Mars yüzeyi ile dünya yüzeyi arasındaki farkları ve sebep olduğu zorlukları şu şekilde sıralayabiliriz:

  • Atmosferik basınç Marsta 0.6 kPa’ dır. Dünyaya kıyasla (100kPa) çok düşük olan basınç, koruyucu giysiniz olmazsa kanınızdaki kanın kaynamasına sebep olur ve sizi kısa sürede öldürür.
  • Marsın kütlesi Dünyanın kütlesinin %38’i kadardır. Bu ise üçte bir oranında daha az yer çekimi demektir. Uzun süren yer çekimsizlik kasların zayıflamasına ve kemik erimesine sebep olmaktadır.
  • Mars yüzeyi çok soğuktur. Ortalama sıcaklık -5 derece ile -87 derece arsında seyretmektedir.

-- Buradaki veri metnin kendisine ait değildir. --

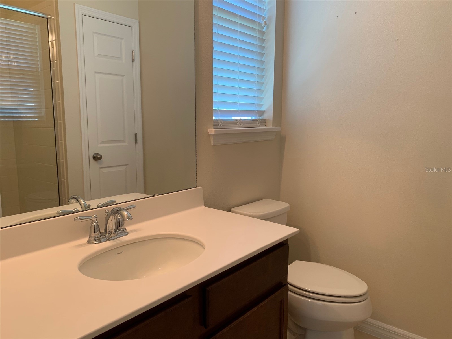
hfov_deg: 67.3
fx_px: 339
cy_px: 170
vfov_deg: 53.1
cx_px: 226
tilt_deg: -8.3
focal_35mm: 26
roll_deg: -0.2
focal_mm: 4.25
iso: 64
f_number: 1.8
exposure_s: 1/60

  • Marsta su çok az bulunur. Bu durumu astronotların suyunun çoğunu Dünyadan getirecekleri anlamına geliyor. Fakat bu da uzay aracının çok ağır olmasına ve yukarıda bahsettiğimiz yolculukla ilgili birtakım sıkıntılara sebep olacaktır
  • Manyetosferin olmaması nedeniyle güneş parçacıkları ve kozmik ışınlar Mars yüzeyine kolayca ulaşabilir
  • Mars atmosferi %95 oranında karbondioksitten oluşur. Oksijen ise demir oksit halinde toprakta bulunur. Bu oksijeni ayrıştırmak çok zor bir iştir. Bu yüzden astronotlar oksijenini Dünyadan getirmek zorunda.
  • Mars toprağında toksin bir madde olan klor bulunuyor. Bu durum meyve sebze ekiminin Mars toprağında yapılamayacağı anlamına geliyor

Marsın daha belirtmediğimiz birçok zorluğu var. İnsanlık bu şartlar altında tarihinin en büyük zaferini elde edebilecek mi? İleriki yıllarda göreceğiz.